Data records:

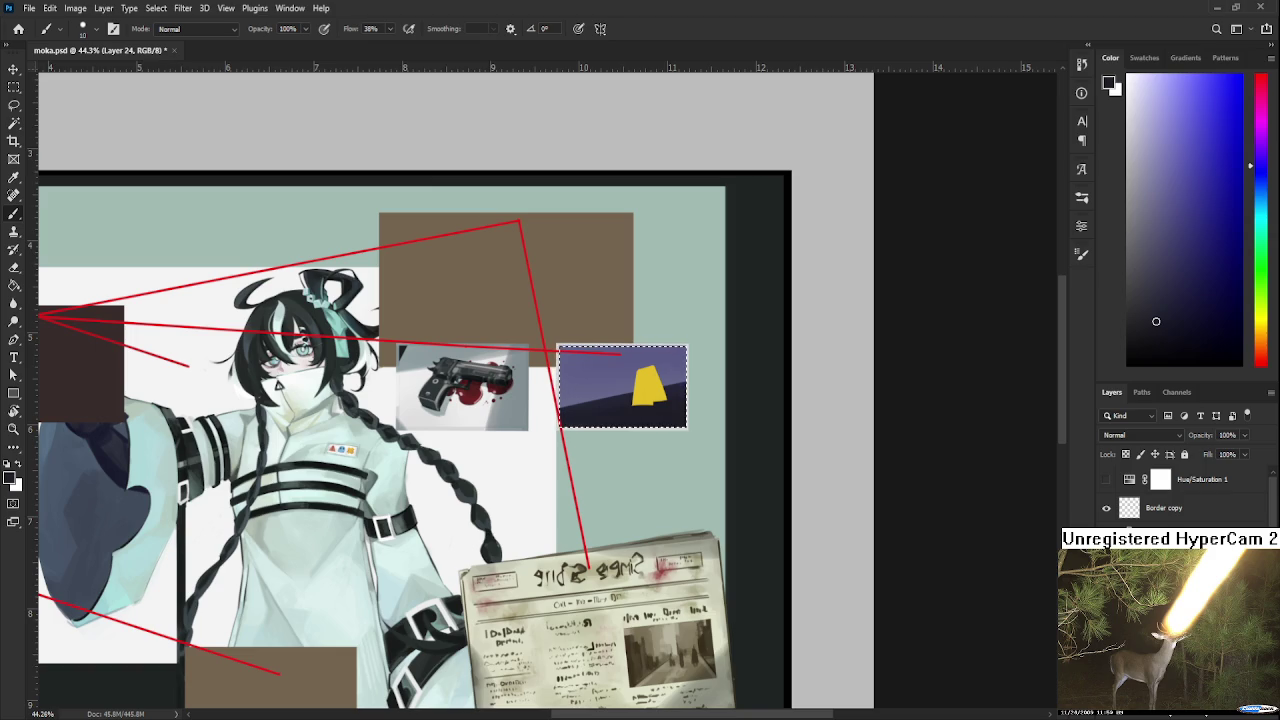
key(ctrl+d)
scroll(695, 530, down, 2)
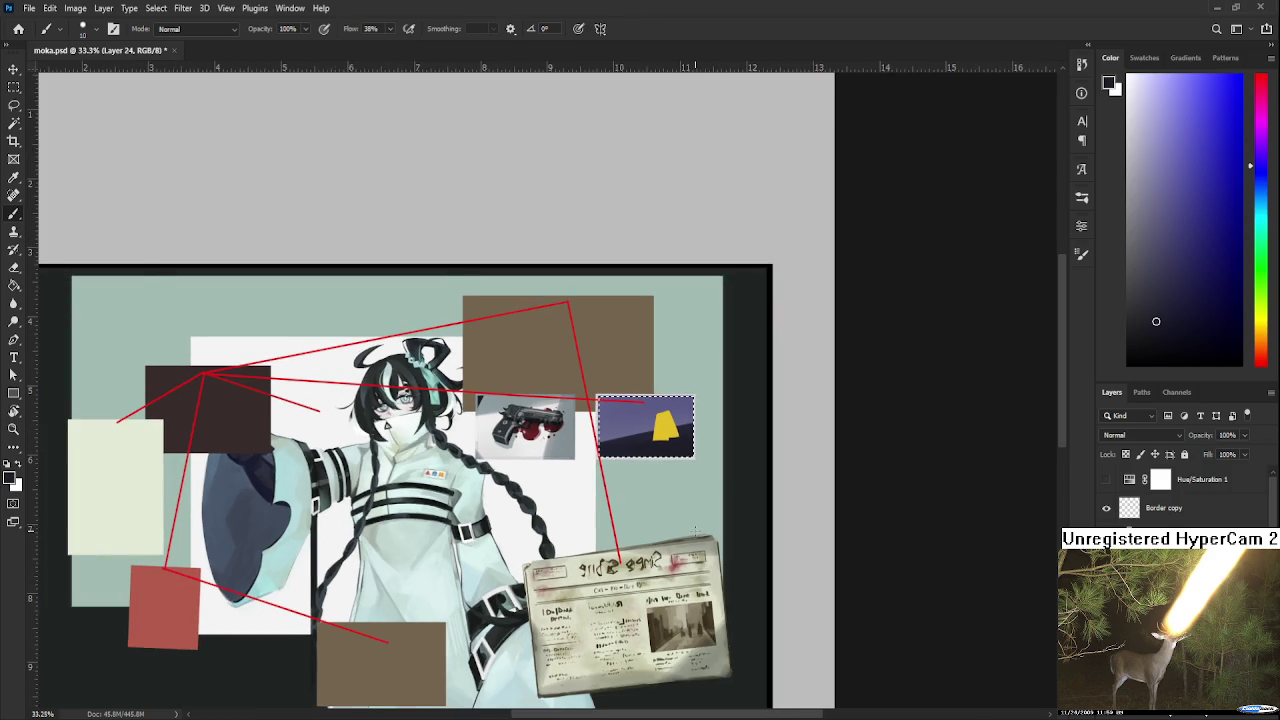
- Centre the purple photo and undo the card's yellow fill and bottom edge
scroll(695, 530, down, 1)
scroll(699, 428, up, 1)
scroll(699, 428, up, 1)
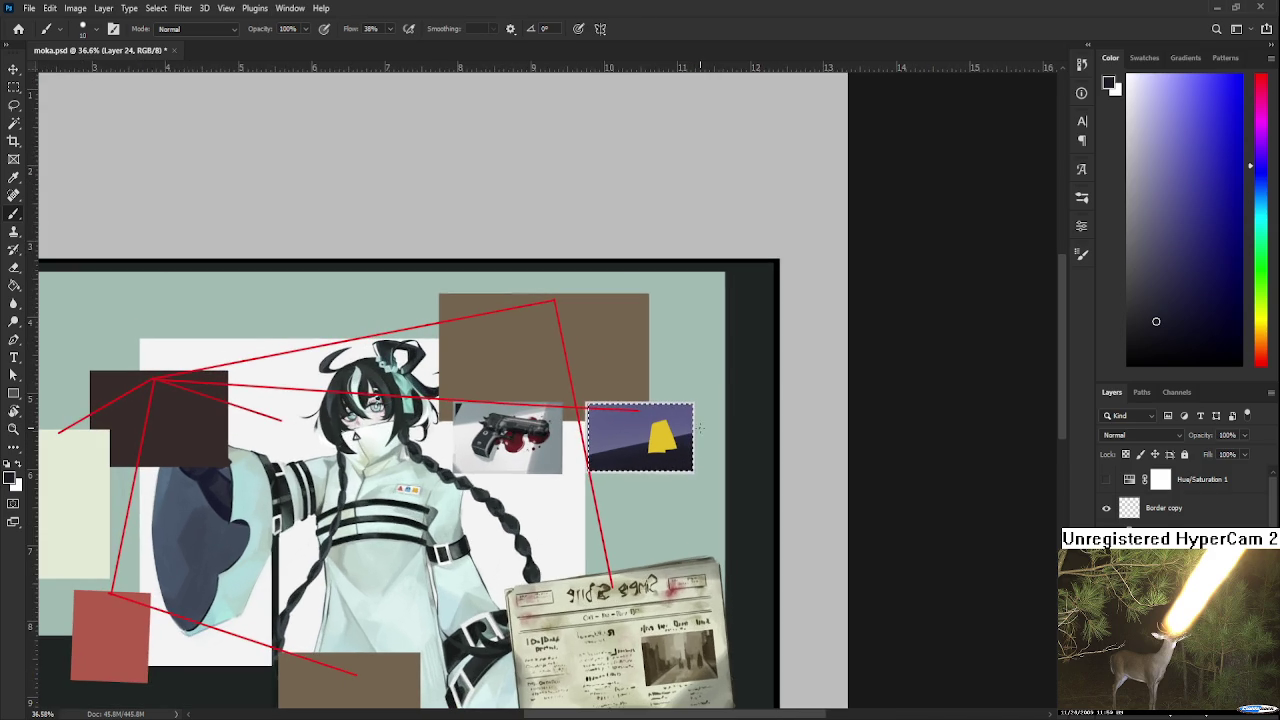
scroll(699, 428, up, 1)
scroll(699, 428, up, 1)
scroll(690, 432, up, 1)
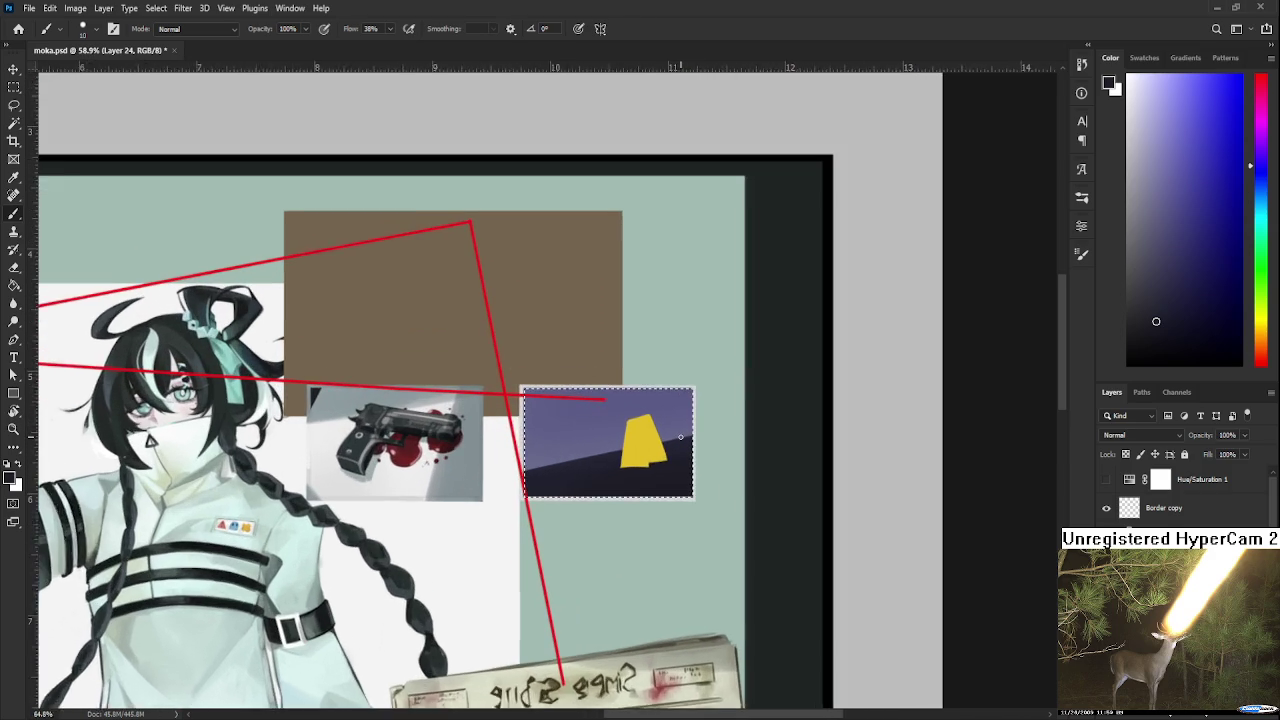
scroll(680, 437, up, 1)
...
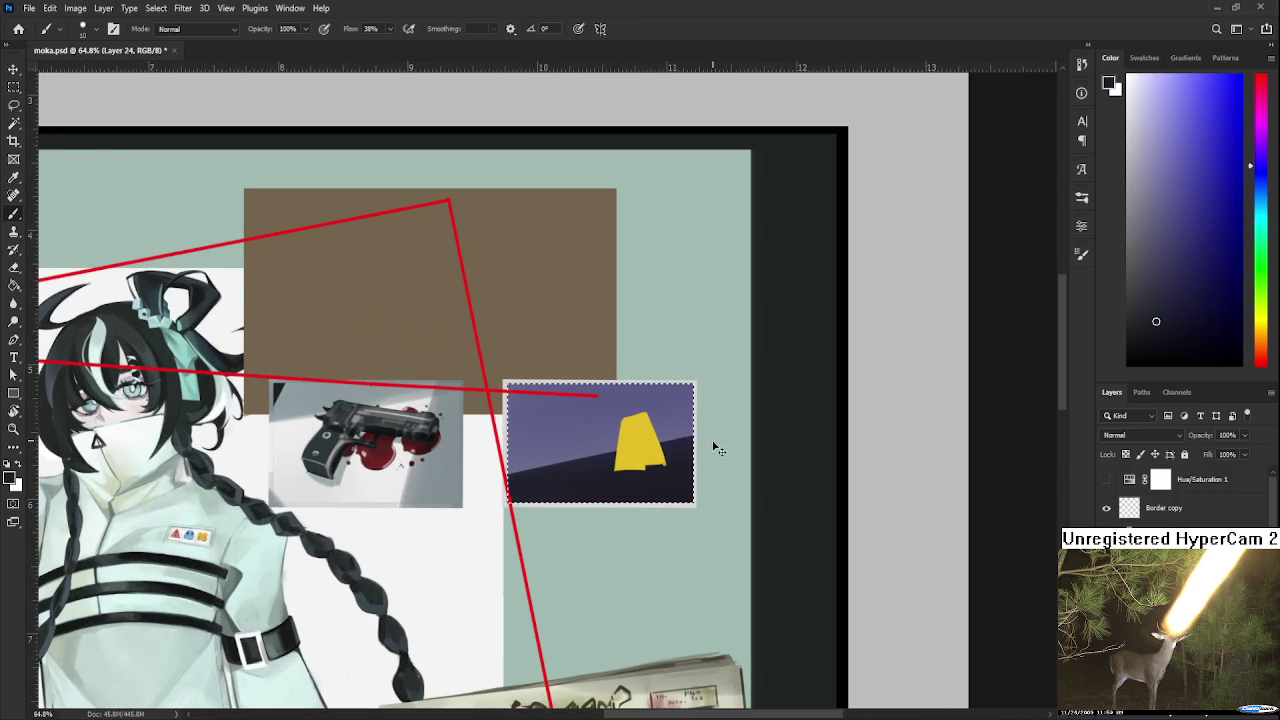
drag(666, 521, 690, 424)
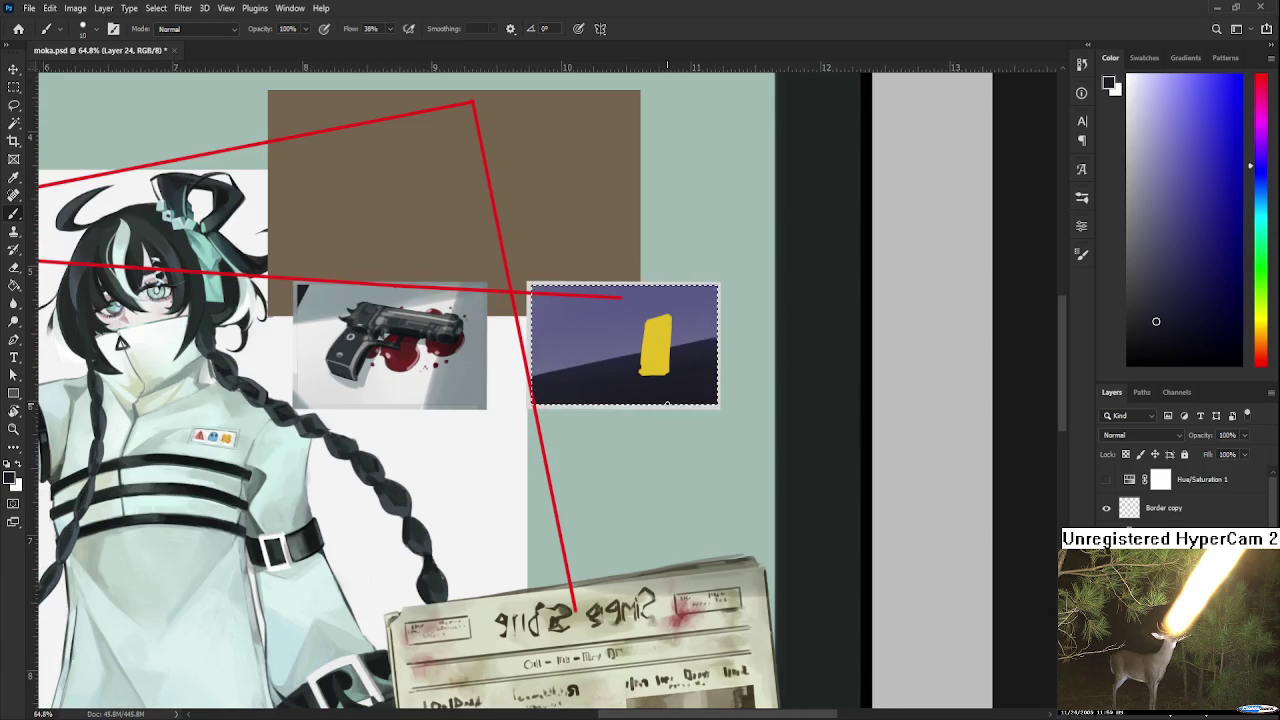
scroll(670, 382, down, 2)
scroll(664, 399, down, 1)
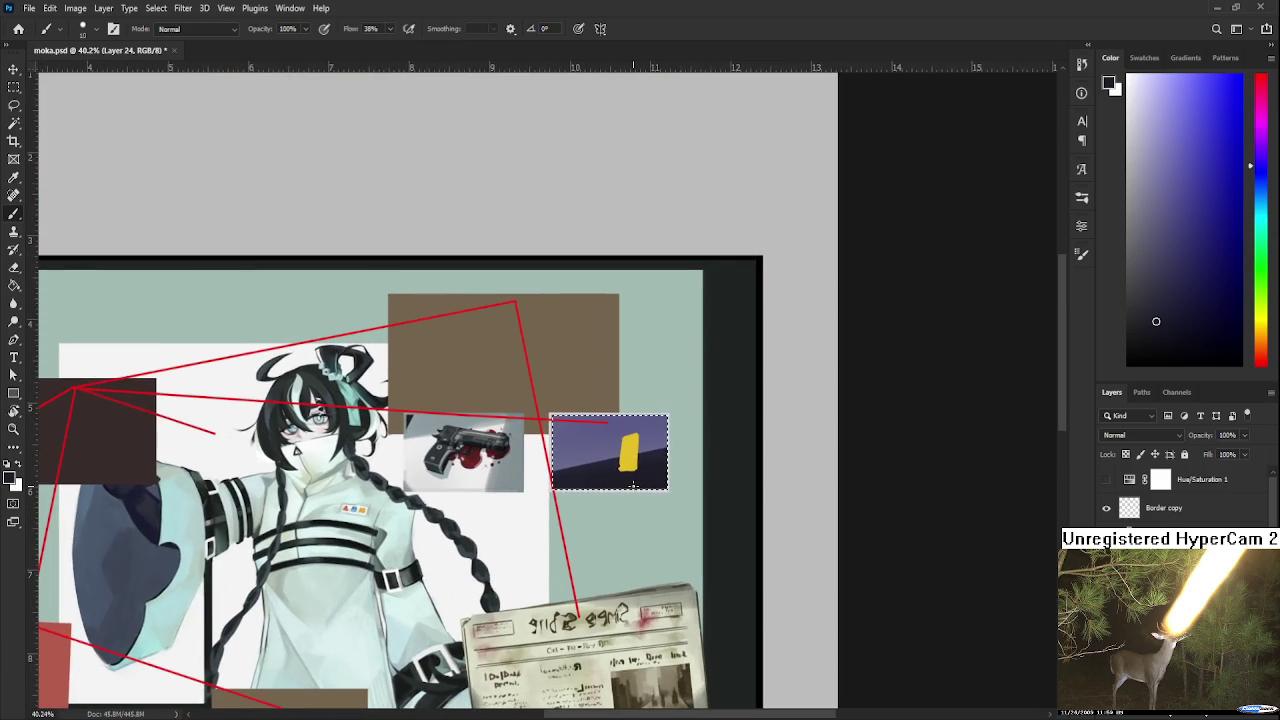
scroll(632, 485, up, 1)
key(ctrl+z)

EXERCISE AIM: Leave the pictures out, and transcribe exactly the lines above starting at the one that contains "scroll(695, 530, down, 1)" and ending at the one that contains "scroll(680, 437, up, 1)".

TASK RESPONSE:
scroll(695, 530, down, 1)
scroll(699, 428, up, 1)
scroll(699, 428, up, 1)
scroll(699, 428, up, 1)
scroll(699, 428, up, 1)
scroll(690, 432, up, 1)
scroll(680, 437, up, 1)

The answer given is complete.